The first example is a fragment of a rather simplistic grammar for english noun phrases. Each rule is exemplified by one or more examples.
NUMB :: sing; plur.
The feature expressing the number can take on two values: sing or plur.
RULE noun phrase (NUMB):
   noun part (NUMB).
 # EX the previous president

RULE noun phrase (plur):
   noun part (NUMB1), coordinator,
      noun phrase (NUMB2).
 # EX the president and his wife
These two rules express that a noun phrase consists of one or more noun parts combined by coordinators. In the latter case it is always plural.
RULE noun part (NUMB):
   determiner (NUMB), noun group (NUMB);
 # EX the red bag
   noun group (NUMB).
 # EX software engineering
This rule has a number of alternatives, separated by semicolons.

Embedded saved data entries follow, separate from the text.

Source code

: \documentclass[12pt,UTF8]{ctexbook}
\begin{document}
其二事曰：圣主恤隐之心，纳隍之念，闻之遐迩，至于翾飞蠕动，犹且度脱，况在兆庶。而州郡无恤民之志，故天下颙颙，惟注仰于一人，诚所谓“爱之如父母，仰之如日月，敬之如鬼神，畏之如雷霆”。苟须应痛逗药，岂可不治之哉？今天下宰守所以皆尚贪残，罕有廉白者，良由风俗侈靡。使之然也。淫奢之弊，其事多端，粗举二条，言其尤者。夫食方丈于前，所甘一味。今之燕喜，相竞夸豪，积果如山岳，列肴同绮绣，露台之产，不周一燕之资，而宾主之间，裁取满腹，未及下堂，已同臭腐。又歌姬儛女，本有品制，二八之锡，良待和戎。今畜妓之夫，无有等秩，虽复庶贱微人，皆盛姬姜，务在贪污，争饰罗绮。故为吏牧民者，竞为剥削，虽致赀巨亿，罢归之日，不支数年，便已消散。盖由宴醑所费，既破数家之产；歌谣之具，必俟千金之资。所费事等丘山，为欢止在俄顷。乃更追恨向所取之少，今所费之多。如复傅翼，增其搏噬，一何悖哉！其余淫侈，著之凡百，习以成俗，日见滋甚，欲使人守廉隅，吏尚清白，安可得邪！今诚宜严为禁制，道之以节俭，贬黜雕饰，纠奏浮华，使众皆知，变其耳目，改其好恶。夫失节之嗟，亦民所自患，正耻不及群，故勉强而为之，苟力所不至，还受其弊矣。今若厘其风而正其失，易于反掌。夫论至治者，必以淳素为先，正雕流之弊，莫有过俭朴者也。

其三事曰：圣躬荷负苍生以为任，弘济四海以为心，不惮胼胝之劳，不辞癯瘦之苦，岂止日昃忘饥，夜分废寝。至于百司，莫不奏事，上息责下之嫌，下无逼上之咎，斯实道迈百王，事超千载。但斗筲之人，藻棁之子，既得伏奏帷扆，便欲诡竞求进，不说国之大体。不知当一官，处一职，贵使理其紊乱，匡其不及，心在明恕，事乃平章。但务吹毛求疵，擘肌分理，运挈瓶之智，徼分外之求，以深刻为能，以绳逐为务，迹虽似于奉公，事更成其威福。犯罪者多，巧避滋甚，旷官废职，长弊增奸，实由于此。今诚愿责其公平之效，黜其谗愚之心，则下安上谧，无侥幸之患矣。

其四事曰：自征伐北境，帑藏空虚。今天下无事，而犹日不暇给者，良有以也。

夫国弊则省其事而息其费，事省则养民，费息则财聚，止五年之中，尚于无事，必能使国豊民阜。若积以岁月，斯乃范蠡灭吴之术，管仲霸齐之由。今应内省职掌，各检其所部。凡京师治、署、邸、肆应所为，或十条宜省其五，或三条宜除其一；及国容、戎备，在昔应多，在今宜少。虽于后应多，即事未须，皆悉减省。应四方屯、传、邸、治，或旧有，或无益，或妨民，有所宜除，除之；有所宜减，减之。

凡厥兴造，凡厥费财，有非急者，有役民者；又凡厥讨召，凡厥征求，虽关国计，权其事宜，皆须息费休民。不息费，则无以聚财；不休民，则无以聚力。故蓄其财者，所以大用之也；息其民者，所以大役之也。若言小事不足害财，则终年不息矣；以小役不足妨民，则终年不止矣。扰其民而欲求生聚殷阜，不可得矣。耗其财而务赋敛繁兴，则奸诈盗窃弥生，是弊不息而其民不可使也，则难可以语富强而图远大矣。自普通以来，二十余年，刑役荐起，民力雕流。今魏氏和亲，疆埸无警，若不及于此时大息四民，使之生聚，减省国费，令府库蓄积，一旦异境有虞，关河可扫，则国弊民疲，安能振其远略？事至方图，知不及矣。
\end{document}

The number of the determiner has to agree with that of the noun group.
RULE noun group (NUMB):
   noun (NUMB);
 # EX bag
   adjective, noun group (NUMB);
 # EX red bag
   noun group (NUMB1), noun (NUMB).
 # EX software engineering
Obviously, the last rule is ambiguous for a noun phrase consisting of three or more nouns, like software engineering conference. Other sources of ambiguity are found in the attachment of preposition phrases (not described here) and in lexical ambiguities (e.g. time as noun and verb). AGFL provides a number of mechanisms (penalties, lexical frequencies, syntactic probabilities) to help in finding the most probable analysis (rather than the set of all analyses).